By JOHN JAMES MARSHALL/Designated Writers

I count myself as a baseball purist, yet I’m all for the designated hitter. (Which probably makes me a baseball hypocrite.) I’m all for change in the sport, but not overnight. I’m willing to listen to the latest ways to improve the game, as long as they don’t go too far.

They are going too far. (Or thinking about going to far.)

Baseball should change organically, not by vote or decree. Putting a runner on second base in extra innings to keep from games lasting too long? That’s changing the fundamentals of the game.

And this idea that they’ve come up with in a MLB-owned minor league of batters being able to run to first on any ball that gets away from the catcher at any point in the at bat — stealing first, for lack of a better description — is just as inane.

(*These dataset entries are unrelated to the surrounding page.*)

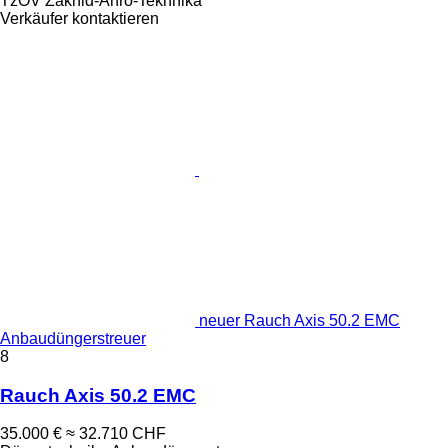
TzOV Zakhid-Ahro-Tekhnika
Verkäufer kontaktieren
neuer Rauch Axis 50.2 EMC
Anbaudüngerstreuer
8
Rauch Axis 50.2 EMC
35.000 €
≈ 32.710 CHF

Too many home runs is not a problem; too many people striking out or walking is a problem. I don’t like all the shifts you see today, but it’s a natural reaction to what scouting tells you. And it works. Don’t legislate it out; learn how to beat it.

The ball is not juiced; it’s just being hit in a certain way (launch angle, exit velocity) that allows teams to functionally beat the shift by hitting over it.

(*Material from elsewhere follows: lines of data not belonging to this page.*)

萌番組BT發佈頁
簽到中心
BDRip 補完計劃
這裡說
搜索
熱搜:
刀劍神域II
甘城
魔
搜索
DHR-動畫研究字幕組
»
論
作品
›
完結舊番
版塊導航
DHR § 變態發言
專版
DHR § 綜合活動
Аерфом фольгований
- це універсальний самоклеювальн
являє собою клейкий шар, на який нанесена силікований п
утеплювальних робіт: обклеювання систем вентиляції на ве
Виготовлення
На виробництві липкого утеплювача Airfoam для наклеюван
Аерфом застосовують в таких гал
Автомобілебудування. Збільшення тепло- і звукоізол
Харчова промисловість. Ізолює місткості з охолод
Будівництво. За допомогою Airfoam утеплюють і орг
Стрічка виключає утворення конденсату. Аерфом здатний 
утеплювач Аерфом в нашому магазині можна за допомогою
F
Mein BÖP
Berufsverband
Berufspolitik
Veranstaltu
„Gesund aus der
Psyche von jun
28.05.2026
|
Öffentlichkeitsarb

It wasn’t that long ago that games were played in large, Astroturf-covered stadiums in which people stole bases all the time. Go back a couple of more decades and there was a year in which only one player in the American League hit over .290. You want to go back to that?

Just don’t be a prisoner of the moment. There’s no need to start making changes just for the sake of change or for another TV viewer point share. Finding ways to speed up the game is not changing the game. That’s OK.

Baseball will evolve. It always has and it always will.